Nicholas Ryder sets out some of the new powers enclosed in the Criminal Finances Bill, why they are significant, and his early thoughts on the impact it is likely to have.

The 2016 Criminal Finances Bill (the Bill) represents the conclusion of a series of financial crime measures that have been introduced since the 2015 general election. For example, it builds on the publication of the National Risk Assessment for Money Laundering and Terrorist Financing report in October 2015, the publication of the Action Plan for anti-money laundering and terrorist finance report, the creation of the Panama Papers Task Force, and the 2016 Anti-Corruption Summit in London.

The new Bill aims to introduce a number of measures aimed at improving the ability to investigate and confiscate the proceeds of crime, provisions to improve the use of suspicious activity reports, instruments to tackle the facilitation of tax evasion and amendments to the counter-terrorist financing legislative framework. In this article, I focus on the last of these measures.


The United Kingdom has, over the years, implemented a range of terrorist-related legislation. These measures have been regularly amended in response to the changing threat posed by terrorism.

The two central legislative pillars of the UK’s counter-terrorist efforts were the Northern Ireland (Emergency Provisions) Act 1973 and the Prevention of Terrorism (Temporary Provisions) Act 1974.

These provisions were amended by the Prevention of Terrorism Act 1989 and more recently by the Terrorism Act 2000, which has since become an integral part of the UK’s counter-terrorist financing strategy.

These measures were further expanded following the 2001 terrorist attacks by the Anti-terrorism, Crime and Security Act 2001, the Counter-Terrorism Act 2008 and the Terrorist Asset-Freezing (Temporary Provisions) Act 2010.

Criminal Finances Bill

The Bill introduces a number of amendments to the UK’s terrorist financing legislation which are outlined below.

Information sharing

The Bill allows firms in the regulated sector to share information with each other in order to ascertain a more accurate overview of how money launderers and the financiers of terrorism operate. Clause 30 allows for the voluntary sharing of information between members of the regulated sector, the police and the National Crime Agency (NCA) in connection with suspicions about terrorist financing, or the identification of terrorist property or its movement or use.

Seizure and forfeiture powers – for bank accounts and mobile stores of value

The Proceeds of Crime Act 2002 permitted law enforcement agencies to seize and forfeit criminal cash. However, law enforcement agencies are sometimes prevented from being able to gain access to the proceeds of crime in bank accounts and other assets such as precious metals.

Clause 32 of the new Bill allows for the seizure and recovery of illegal assets, where they are “intended to be used for the purposes of terrorism, or consists of resources of an organisation which is a proscribed organisation, or where property which is earmarked as terrorist property”. Additionally, Clause 33 permits the freezing and forfeiture of bank and building society accounts, where those accounts contain monies which are intended to be used for terrorism as well as the resources or monies of a proscribed organisation.

Disclosure orders

Clause 29 of the Bill contains proposals to introduce disclosure orders in association with investigations into terrorist financing offences. A disclosure order is an “order authorising an officer to give anyone he thinks has relevant information a written notice requiring that person to answer questions, provide information or to produce documents on any matter that is relevant to the confiscation investigation.”

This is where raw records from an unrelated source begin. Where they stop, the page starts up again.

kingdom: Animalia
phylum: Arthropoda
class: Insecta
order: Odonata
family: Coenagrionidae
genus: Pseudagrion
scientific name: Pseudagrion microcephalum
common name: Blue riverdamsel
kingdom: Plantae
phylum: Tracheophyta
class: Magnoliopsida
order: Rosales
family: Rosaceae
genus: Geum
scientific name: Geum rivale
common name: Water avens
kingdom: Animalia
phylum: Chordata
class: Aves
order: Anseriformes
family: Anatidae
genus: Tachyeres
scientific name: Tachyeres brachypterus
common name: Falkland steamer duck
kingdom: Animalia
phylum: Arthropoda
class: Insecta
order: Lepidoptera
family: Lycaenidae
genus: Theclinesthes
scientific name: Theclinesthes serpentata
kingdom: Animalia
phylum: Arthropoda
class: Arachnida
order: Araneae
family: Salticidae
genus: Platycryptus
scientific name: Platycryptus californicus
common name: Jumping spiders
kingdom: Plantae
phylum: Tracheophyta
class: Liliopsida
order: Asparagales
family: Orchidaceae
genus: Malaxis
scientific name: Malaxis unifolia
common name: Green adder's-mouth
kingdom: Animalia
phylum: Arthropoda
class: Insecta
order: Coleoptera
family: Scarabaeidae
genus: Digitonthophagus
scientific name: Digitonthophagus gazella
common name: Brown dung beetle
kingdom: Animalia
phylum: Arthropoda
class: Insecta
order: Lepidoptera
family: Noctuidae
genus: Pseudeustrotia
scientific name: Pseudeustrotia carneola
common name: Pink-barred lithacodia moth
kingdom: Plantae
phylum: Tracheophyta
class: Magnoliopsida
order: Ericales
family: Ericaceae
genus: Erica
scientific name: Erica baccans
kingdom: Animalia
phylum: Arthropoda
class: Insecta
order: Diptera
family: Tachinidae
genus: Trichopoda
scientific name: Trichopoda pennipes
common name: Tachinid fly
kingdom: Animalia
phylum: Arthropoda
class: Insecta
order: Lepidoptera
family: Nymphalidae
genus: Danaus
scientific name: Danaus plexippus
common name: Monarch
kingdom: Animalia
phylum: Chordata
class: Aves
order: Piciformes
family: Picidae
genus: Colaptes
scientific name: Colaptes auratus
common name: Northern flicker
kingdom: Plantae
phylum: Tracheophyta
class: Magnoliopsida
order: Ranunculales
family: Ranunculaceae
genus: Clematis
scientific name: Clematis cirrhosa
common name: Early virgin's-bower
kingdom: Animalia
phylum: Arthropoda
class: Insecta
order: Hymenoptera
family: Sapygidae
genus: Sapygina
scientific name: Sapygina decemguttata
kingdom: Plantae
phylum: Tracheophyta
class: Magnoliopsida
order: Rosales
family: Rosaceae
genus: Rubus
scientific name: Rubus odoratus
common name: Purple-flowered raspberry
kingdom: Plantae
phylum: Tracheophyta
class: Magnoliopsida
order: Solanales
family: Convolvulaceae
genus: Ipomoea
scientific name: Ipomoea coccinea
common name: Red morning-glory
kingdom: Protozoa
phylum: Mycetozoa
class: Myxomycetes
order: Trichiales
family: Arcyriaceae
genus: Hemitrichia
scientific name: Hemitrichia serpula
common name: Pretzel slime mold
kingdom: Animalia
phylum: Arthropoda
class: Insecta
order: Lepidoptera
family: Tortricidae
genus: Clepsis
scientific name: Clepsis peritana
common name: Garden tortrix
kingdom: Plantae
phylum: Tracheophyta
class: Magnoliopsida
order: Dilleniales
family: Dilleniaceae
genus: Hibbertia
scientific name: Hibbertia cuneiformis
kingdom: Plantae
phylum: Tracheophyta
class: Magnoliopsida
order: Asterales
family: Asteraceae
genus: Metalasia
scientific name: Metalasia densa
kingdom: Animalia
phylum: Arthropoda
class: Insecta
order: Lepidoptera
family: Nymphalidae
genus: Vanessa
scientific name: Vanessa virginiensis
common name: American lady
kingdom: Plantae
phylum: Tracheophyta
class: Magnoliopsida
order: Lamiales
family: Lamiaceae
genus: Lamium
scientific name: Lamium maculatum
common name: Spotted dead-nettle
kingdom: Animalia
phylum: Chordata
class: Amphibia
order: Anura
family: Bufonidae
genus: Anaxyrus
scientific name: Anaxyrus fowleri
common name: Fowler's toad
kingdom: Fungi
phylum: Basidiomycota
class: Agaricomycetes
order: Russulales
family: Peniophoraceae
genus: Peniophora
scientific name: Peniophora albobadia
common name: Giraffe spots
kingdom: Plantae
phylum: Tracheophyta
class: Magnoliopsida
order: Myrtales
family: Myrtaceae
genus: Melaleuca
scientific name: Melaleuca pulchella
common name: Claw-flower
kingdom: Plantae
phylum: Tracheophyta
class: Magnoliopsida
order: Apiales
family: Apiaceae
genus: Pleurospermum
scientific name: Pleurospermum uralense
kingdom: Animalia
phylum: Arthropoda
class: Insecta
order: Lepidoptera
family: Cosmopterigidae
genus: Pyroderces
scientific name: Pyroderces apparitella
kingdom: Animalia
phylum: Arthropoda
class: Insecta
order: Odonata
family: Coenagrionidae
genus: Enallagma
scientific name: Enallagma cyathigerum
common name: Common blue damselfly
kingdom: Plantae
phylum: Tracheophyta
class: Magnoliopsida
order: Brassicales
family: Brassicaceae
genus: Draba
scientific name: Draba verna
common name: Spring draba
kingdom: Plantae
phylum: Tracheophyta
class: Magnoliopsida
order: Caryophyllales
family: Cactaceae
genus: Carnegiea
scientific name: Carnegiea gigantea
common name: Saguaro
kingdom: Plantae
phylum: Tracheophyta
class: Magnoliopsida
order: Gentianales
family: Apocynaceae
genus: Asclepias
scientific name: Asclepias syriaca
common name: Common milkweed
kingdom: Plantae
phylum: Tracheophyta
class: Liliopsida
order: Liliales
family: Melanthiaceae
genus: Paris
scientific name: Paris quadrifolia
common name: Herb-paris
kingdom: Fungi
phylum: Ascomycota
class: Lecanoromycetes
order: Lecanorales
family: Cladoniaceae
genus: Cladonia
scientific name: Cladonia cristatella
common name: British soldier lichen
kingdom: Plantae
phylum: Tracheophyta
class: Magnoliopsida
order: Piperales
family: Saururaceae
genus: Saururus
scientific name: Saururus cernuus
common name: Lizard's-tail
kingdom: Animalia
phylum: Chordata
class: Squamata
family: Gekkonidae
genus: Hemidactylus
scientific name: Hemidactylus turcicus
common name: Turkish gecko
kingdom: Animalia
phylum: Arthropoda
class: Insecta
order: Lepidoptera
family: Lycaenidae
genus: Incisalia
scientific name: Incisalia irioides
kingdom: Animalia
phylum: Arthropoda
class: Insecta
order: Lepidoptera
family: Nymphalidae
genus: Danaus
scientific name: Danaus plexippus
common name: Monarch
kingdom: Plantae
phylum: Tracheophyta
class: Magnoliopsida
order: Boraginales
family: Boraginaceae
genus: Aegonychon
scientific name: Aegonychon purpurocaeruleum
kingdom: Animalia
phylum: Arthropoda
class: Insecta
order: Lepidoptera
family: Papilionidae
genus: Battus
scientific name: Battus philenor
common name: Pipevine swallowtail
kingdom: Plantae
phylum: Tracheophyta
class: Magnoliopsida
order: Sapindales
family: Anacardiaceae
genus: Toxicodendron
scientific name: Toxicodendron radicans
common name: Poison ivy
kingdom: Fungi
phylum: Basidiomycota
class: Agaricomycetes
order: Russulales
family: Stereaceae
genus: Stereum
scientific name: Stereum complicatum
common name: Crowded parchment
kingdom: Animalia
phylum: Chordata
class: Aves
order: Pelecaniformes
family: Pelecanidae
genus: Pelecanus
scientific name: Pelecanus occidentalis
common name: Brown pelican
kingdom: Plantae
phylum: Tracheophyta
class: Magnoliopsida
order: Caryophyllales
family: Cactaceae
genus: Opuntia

This is an important extension to powers under the Terrorism Act 2000 and the Anti-Terrorism, Crime and Security Act 2001, which are currently only available to constables, but that now is also available to civilian Accredited Financial Investigators (AFI) who are often employed by the police.

This is a welcome amendment to the Terrorism Act 2000 for a number of reasons. For example, it increases the capacity of the police to apply for court orders. Inquiries into allegations of terrorist financing are commonly supported by civilian AFI in the police, but their impact until now has often been limited by restrictive investigative powers. The government claims that allowing AFI’s to use specific financial investigation tools will provide the police with more freedom to concentrate on other aspects of their investigations.

What difference could it make?

The Criminal Finances Bill proposes to make a number of small but important changes to the UK’s terrorist financing legislation. The ability of the regulated sector to exchange information is to be welcomed and it could lead to providing a more detailed and accurate picture of how the financiers of terrorism operate.

The extension of the seizure and forfeiture powers to target money in bank accounts and other assets is another welcome proposal, recognising that terrorists are able to access funds from a wide range of sources. The introduction of disclosure orders are an extension of existing powers under the Proceeds of Crime Act 2002.

Overall, the indications are that these proposals will provide law enforcement agencies with more mechanisms to tackle the financiers of terrorism.